##### 原文抜粋 #####

私にできることは、一つひとつのいただいたお仕事を丁寧にやること

シャミ:
ここからは瀧内さんご自身について聞かせてください。最初に俳優のお仕事に興味を持ったのはいつ頃でしょうか?
瀧内公美さん:
中学生から高校生にかけてです。スクリーンの中にいる女優さんを観て、映画女優ってカッコ良いなと憧れていました。極めつけは、降旗康男監督の映画『赤い月』に出ていた常盤貴子さん。それから海外でいうと、『プラダを着た悪魔』のメリル・ストリープに憧れていました。
それに、『プラダを着た悪魔』のアン・ハサウェイはものすごく可愛くて。先ほどお話にあった、洋子の衣装が変わるシーンは、『プラダを着た悪魔』のアン・ハサウェイだなと思って、イメージしやすかったです。スタイリストの宮本茉莉さんが探し抜いて持ってきてくださり、中には作ってくださったものもあり、本当に気分が乗りやすい、良い衣装でした。
シャミ:
確かに洋子の衣装が変わるシーンは『プラダを着た悪魔』を彷彿とさせますね!その後、実際に俳優になったのはどういった経緯だったのでしょうか?

#####

> **作業内容**: 上記の瀧内公美さんへのインタビューを、最後の文の続きから書き進めてください。

##### 与えられた情報 #####

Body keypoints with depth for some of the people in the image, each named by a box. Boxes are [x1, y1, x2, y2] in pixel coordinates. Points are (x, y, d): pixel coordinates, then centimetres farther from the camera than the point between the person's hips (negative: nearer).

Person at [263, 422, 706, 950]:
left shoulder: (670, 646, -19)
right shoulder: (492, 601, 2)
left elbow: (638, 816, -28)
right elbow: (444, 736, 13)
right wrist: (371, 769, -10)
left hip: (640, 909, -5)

#####
##### 与えられた情報 #####

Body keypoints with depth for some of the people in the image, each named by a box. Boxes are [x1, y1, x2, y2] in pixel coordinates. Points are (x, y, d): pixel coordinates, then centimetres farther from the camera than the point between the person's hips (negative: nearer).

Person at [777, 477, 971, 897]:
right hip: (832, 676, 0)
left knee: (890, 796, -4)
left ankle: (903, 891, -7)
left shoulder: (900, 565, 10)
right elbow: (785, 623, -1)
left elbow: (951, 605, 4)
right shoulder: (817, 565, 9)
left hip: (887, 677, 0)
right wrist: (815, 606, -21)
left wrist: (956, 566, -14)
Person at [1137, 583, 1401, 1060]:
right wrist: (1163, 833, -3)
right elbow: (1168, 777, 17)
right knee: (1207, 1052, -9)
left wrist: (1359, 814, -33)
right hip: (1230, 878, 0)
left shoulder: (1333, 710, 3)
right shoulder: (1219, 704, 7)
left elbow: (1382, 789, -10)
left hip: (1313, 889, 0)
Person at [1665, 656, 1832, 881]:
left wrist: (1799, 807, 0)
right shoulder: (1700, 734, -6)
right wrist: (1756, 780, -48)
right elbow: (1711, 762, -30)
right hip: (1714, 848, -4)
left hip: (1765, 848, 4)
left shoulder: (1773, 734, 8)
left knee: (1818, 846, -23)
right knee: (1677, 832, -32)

#####
##### 与えられた情報 #####

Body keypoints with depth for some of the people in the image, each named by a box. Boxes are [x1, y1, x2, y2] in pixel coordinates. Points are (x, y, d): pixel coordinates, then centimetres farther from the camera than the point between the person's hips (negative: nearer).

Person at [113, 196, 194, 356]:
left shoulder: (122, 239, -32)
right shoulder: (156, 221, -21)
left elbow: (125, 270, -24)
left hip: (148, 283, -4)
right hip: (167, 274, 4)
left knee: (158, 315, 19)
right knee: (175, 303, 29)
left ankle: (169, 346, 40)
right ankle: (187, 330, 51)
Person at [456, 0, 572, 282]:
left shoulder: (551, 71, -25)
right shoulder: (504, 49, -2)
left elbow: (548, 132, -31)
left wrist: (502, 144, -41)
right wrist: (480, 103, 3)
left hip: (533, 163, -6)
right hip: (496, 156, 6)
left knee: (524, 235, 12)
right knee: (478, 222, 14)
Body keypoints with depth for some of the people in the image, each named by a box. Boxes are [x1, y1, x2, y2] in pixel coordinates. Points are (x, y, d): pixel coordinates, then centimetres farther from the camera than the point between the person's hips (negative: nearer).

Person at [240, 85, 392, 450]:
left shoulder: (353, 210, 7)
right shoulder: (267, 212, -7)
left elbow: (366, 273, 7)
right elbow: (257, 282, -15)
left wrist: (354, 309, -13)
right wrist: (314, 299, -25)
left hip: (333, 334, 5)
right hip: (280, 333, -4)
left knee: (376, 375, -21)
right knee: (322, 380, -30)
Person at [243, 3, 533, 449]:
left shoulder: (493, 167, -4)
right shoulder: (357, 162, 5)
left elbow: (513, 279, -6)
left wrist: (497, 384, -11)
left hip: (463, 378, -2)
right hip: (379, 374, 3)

#####

> **回答**:
瀧内公美さん:
大学生の時に教育実習に行ったのですが、その通学路で映画の撮影をやっていたんです。その時におそらく制作部の方が通行人の誘導をされていて、その方のポケットに台本が見えたんです。そしたらその作品は、私が中学生の時に観ていた漫画の実写化作品だったことがわかったんです。私はその漫画がすごく好きで、この世界観にぜひ入ってみたいと思い、その場でエキストラの募集をしているか尋ねました。そしたら募集しているということだったので、すぐに応募してエキストラとして参加しました。
シャミ:
すごい行動力ですね!
瀧内公美さん:
どうしてもやってみたかったんでしょうね(笑)。
シャミ:
その興味が今にも繋がっているんですね。今年は、『敵』 『ゆきてかへらぬ』『奇麗な、悪』(主演作)、『レイブンズ』と出演作が立て続けに公開となり、さらにドラマ出演もされており、大活躍されています。出演作を選ぶ上で特に注目される点や、決め手となる点は何かありますか?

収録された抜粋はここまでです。